Выбрать главу

Стихотворение было написано в минуту отчаянья. В тот момент, когда с высоты тридцати семи лет «большое видится на расстоянье». И это большое, окрашенное в сумрачные тона размышлений человека, пытающегося рассчитаться с жизнью, четко выделяло контуры пережитого, теряя порою его полутона.

Такие полутона можно почувствовать в другом, более раннем стихотворении Яковлева, открывающем цикл его любовной исповеди, в сборнике, напечатанном через десять лет после смерти актера. Стихотворение это, названное составителями сборника (а может быть, и самим Яковлевым) «Жалобы влюбленного», откровенно подражательно, написано по всем законам романсной лирики XVIII века. Но оно привлекает первозданностью «чувствований» автора, безыскусственной искренностью лирических признаний. Несколько строк из него следует привести хотя бы потому, что, по утверждению многих мемуаристов, в них довольно явственно проступает портрет возлюбленной автора, соответствующий внешности Каратыгиной: голубые глаза, светлые волосы, нежный цвет лица, благородство осанки.

Ее величественна поступь И нежны русые власы, Ланиты розами покрыты, Эфирны ясные глаза.

Еще больше конкретных примет развивающихся взаимоотношений Яковлева с любимой им женщиной содержится в стихах, адресованных «неведомой» Аглае.

На толь, Аглая, я пленился Твоей небесной красотой, Чтоб вечно мучился, крушился, Снедаясь лютою тоской?.. На толь свободу я оставил, Чтобы, вздыхая, слезы лить? Меня злой рок любить заставил, Тебе — претит меня любить. Претит, и, к моему страданью, Тебя с любезным сочетал И страсти вашей к увенчанью Залог супружества вам дал. Я часто вижу, ты лобзаешь Малютку милую свою; Увы, Аглая, ты не знаешь, Что тем терзаешь грудь мою…

Многие стихотворения Яковлева сопровождает одна и та же мысль:

О, как счастлив тот супруг, У кого супруга — друг!

В них он мечтает быть —

Полезным миру гражданином, Супругом верным и отцом…

Осуждает того, кто нарушает библейские заповеди «не укради» и «не прелюбодействуй»:

Пути его — пути неправы, Дела его — дела лукавы; Он в свете любит лишь себя: За мнимым счастием несется, Приобрести его печется, И ближних и себя губя.

Сокрушается о судьбе тех,

Кому честь, совесть не препона Для насыщения страстей!..

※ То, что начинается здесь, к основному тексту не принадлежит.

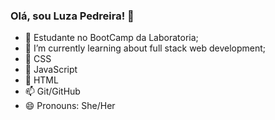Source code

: ### Olá, sou Luza Pedreira! 👋

- 🔭 Estudante no BootCamp da Laboratoria;
- 🌱 I’m currently learning about full stack web development;
- 👯 CSS
- 🤔 JavaScript
- 💬 HTML
- 📫 Git/GitHub
- 😄 Pronouns: She/Her

<!--
**Luzapedreira/Luzapedreira** is a ✨ _special_ ✨ repository because its `README.md` (this file) appears on your GitHub profile.

Here are some ideas to get you started:

- 🔭 Estudante no BootCamp da Laboratoria;
- 🌱 I’m currently learning about full stack web development;
- 👯 CSS
- 🤔 JavaScript
- 💬 HTML
- 📫 Git/GitHub
- 😄 Pronouns: ...
- ⚡ Fun fact: ...
-->
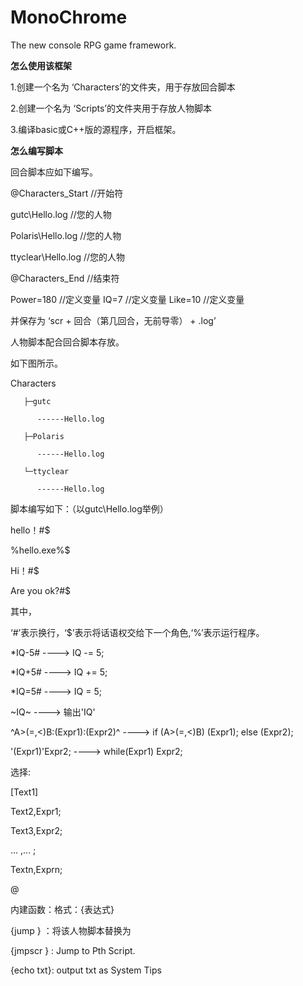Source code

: 

# MonoChrome
The new console RPG game framework.

**怎么使用该框架**

1.创建一个名为 ‘Characters’的文件夹，用于存放回合脚本

2.创建一个名为 ‘Scripts’的文件夹用于存放人物脚本

3.编译basic或C++版的源程序，开启框架。

**怎么编写脚本**

回合脚本应如下编写。


@Characters_Start //开始符

gutc\Hello.log //您的人物

Polaris\Hello.log //您的人物

ttyclear\Hello.log //您的人物

@Characters_End //结束符

Power=180 //定义变量
IQ=7 //定义变量
Like=10 //定义变量

并保存为 ‘scr + 回合（第几回合，无前导零） + .log’

人物脚本配合回合脚本存放。

如下图所示。

Characters

       ├─gutc
       
          ------Hello.log
          
       ├─Polaris
       
          ------Hello.log
          
       └─ttyclear
       
          ------Hello.log

脚本编写如下：（以gutc\Hello.log举例）

hello！#$

%hello.exe%$

Hi！#$

Are you ok?#$


其中，

‘#’表示换行，‘$’表示将话语权交给下一个角色,‘%’表示运行程序。

*IQ-5# ----> IQ -= 5;

*IQ+5# ----> IQ += 5;

*IQ=5# ----> IQ = 5;

~IQ~ ----> 输出'IQ'

^A>(=,<)B:(Expr1):(Expr2)^ ----> if (A>(=,<)B) (Expr1); else (Expr2);

'(Expr1)'Expr2; ----> while(Expr1) Expr2;

选择:

[Text1]

Text2,Expr1;

Text3,Expr2;

...  ,...  ;

Textn,Exprn;

@

内建函数：格式：{表达式}

{jump <Location>} ：将该人物脚本替换为 <Location>
       
{jmpscr <Passage>} : Jump to Pth Script.
       
{echo txt}: output txt as System Tips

А сам все более и более упорно стремится, как и его неистовые герои, к порушению семейной добродетели. Будучи не в силах противостоять жадному желанию «насыщения страстен», он безотчетно несется за «мнимым счастьем». И в конце концов добивается своего, о чем и сообщает с упоением в единственном из его лирического цикла мажорно звучащем стихотворении «Счастливый день».

…Вся природа улыбнися В сей приятный сердцу день, Вкруг меня все веселися, Я отгнал печали тень! День, мне в жизни незабвенный, Будь навеки мною чтим; От Аглаи я бесценной Слышал слово: ты любим!! Слово милое! твердися, Представляй в уме моем, Как устами мы слилися И взаимным бытием.

«Последние два стиха, — комментировал это стихотворение Рафаил Зотов, — даже нескромны… Но тот, кто не шутя жертвовал своей жизнью, чтобы смягчить предмет своей страсти, заслуживал, может быть, свой счастливый день…»

«Счастливый день» не принес обоим долгой радости. Забегая вперед, следует сказать, что за ним последовали неизбежная в подобных случаях огласка, разрыв с семейством Каратыгиных, беспрестанные мысли о смерти, нашедшие свое выражение и в уже цитированном последнем из известных, посвященном Каратыгиной, стихотворении Яковлева:

Прилети, голубка нежная, Взяв птенцов с собой любимейших… Прилети и на терновник сядь, Что скрывать мой будет хладный прах! Поворкуй, моя любезная, Над могилою забытою В память друга песнь унылую!